If you care about the performance, we can disable the reverse mapping 
during the allocation. For vIOMMU users it won't notice any performance 
penalty.

Thanks


>
> Thanks!
>
>> Thanks
>>
>>
>>> The allocation capability, as "assign a free IOVA address to this chunk
>>> of memory in qemu's address space" allows shadow virtqueue to create a
>>> new address space that is not restricted by guest's addressable one, so
>>> we can allocate shadow vqs vrings outside of it.
>>>
>>> It duplicates the tree so it can search efficiently both directions,
>>> and it will signal overlap if iova or the translated address is
>>> present in any tree.
>>>
>>> Signed-off-by: Eugenio Pérez <eperezma@redhat.com>
>>> ---
>>>    hw/virtio/vhost-iova-tree.h |  27 +++++++
>>>    hw/virtio/vhost-iova-tree.c | 157 ++++++++++++++++++++++++++++++++++++
>>>    hw/virtio/meson.build       |   2 +-
>>>    3 files changed, 185 insertions(+), 1 deletion(-)
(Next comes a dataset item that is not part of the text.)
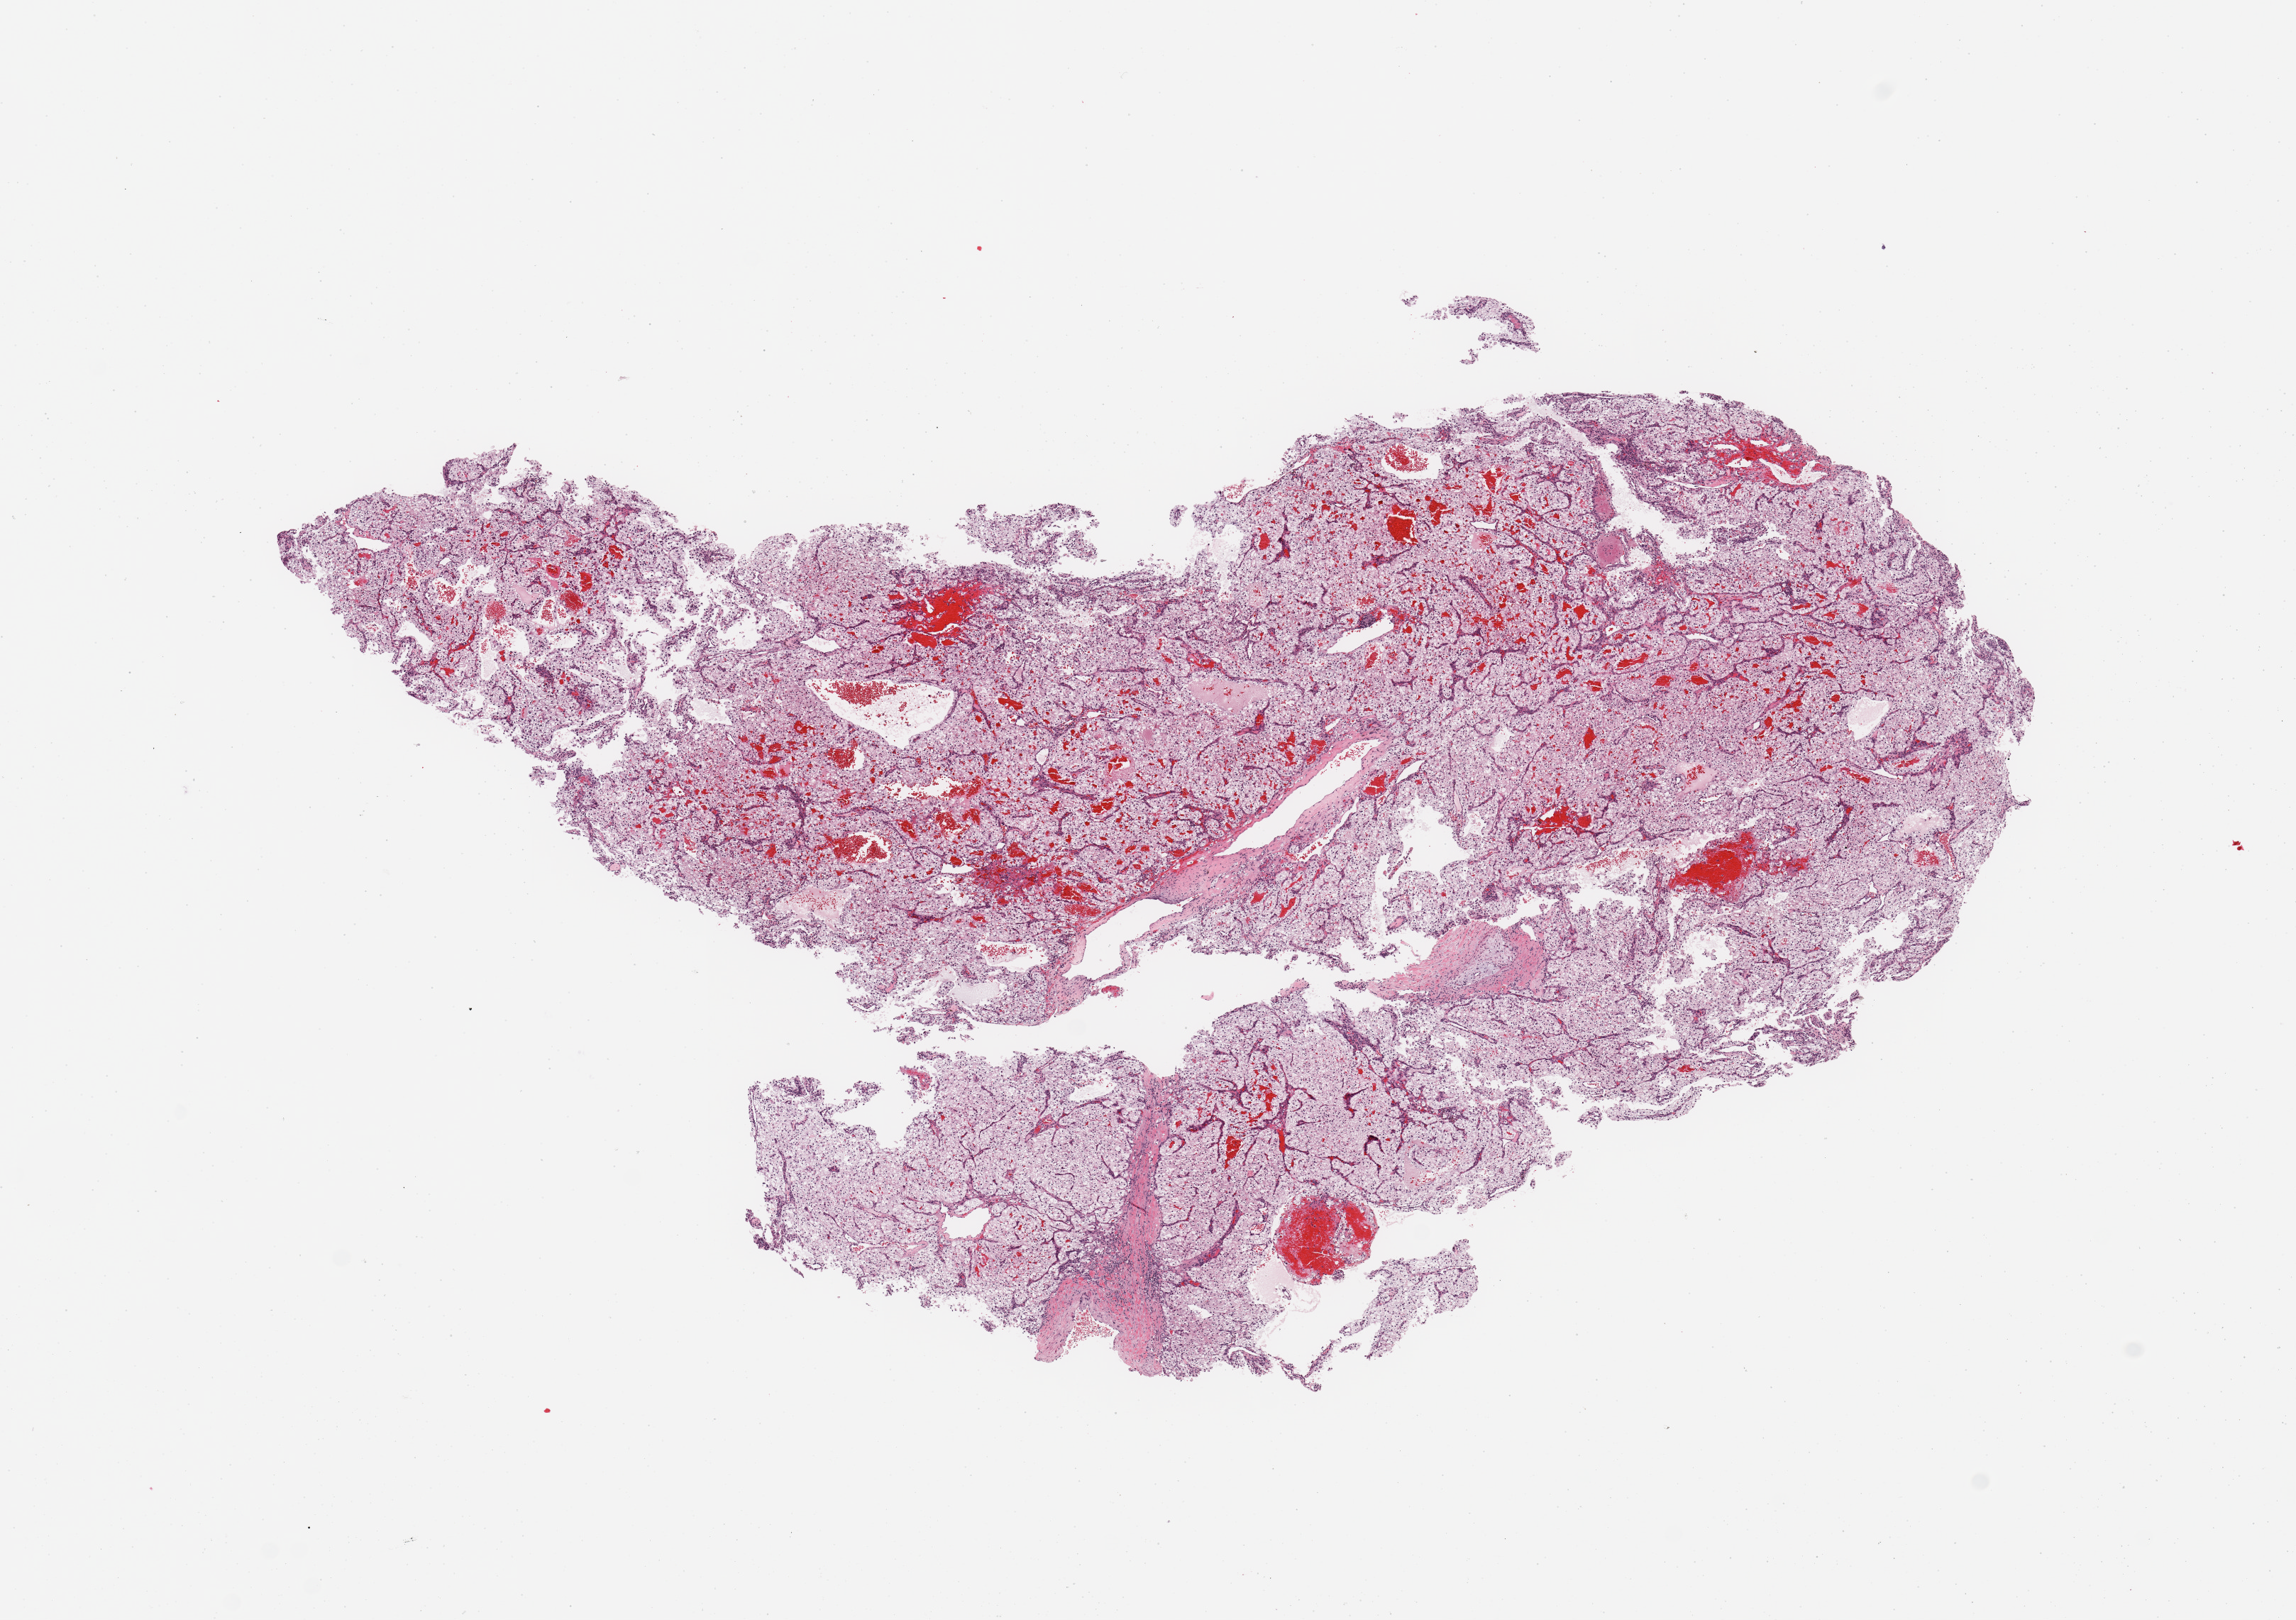
Whole-slide histology image, H&E-stained — shown as a low-resolution overview of the whole scanned area (about 12.8 x 9.0 mm, acquisition: 20x scan); kidney, tumour tissue. Female, 57 y/o. Histologic grade: G3 (poorly differentiated).
Diagnosis: Renal cell carcinoma, NOS. AJCC pathologic stage: III. Primary tumour site (as recorded): middle.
>>>    create mode 100644 hw/virtio/vhost-iova-tree.h
>>>    create mode 100644 hw/virtio/vhost-iova-tree.c
>>>
>>> diff --git a/hw/virtio/vhost-iova-tree.h b/hw/virtio/vhost-iova-tree.h
>>> new file mode 100644
>>> index 0000000000..610394eaf1
>>> --- /dev/null
>>> +++ b/hw/virtio/vhost-iova-tree.h
>>> @@ -0,0 +1,27 @@
>>> +/*
>>> + * vhost software live migration ring
>>> + *
>>> + * SPDX-FileCopyrightText: Red Hat, Inc. 2021
>>> + * SPDX-FileContributor: Author: Eugenio Pérez <eperezma@redhat.com>
>>> + *
>>> + * SPDX-License-Identifier: GPL-2.0-or-later
>>> + */
>>> +
>>> +#ifndef HW_VIRTIO_VHOST_IOVA_TREE_H
>>> +#define HW_VIRTIO_VHOST_IOVA_TREE_H
>>> +
>>> +#include "qemu/iova-tree.h"
>>> +#include "exec/memory.h"
>>> +
>>> +typedef struct VhostIOVATree VhostIOVATree;
>>> +
>>> +VhostIOVATree *vhost_iova_tree_new(uint64_t iova_first, uint64_t iova_last);
>>> +void vhost_iova_tree_delete(VhostIOVATree *iova_tree);
>>> +G_DEFINE_AUTOPTR_CLEANUP_FUNC(VhostIOVATree, vhost_iova_tree_delete);
>>> +
>>> +const DMAMap *vhost_iova_tree_find_iova(const VhostIOVATree *iova_tree,
>>> +                                        const DMAMap *map);
>>> +int vhost_iova_tree_map_alloc(VhostIOVATree *iova_tree, DMAMap *map);
>>> +void vhost_iova_tree_remove(VhostIOVATree *iova_tree, const DMAMap *map);
>>> +
>>> +#endif
>>> diff --git a/hw/virtio/vhost-iova-tree.c b/hw/virtio/vhost-iova-tree.c
>>> new file mode 100644
>>> index 0000000000..0021dbaf54
>>> --- /dev/null
>>> +++ b/hw/virtio/vhost-iova-tree.c
>>> @@ -0,0 +1,157 @@
>>> +/*
>>> + * vhost software live migration ring
>>> + *
>>> + * SPDX-FileCopyrightText: Red Hat, Inc. 2021
>>> + * SPDX-FileContributor: Author: Eugenio Pérez <eperezma@redhat.com>
>>> + *
>>> + * SPDX-License-Identifier: GPL-2.0-or-later
>>> + */
>>> +
>>> +#include "qemu/osdep.h"
>>> +#include "qemu/iova-tree.h"
>>> +#include "vhost-iova-tree.h"
>>> +
>>> +#define iova_min_addr qemu_real_host_page_size
>>> +
>>> +/**
>>> + * VhostIOVATree, able to:
>>> + * - Translate iova address
>>> + * - Reverse translate iova address (from translated to iova)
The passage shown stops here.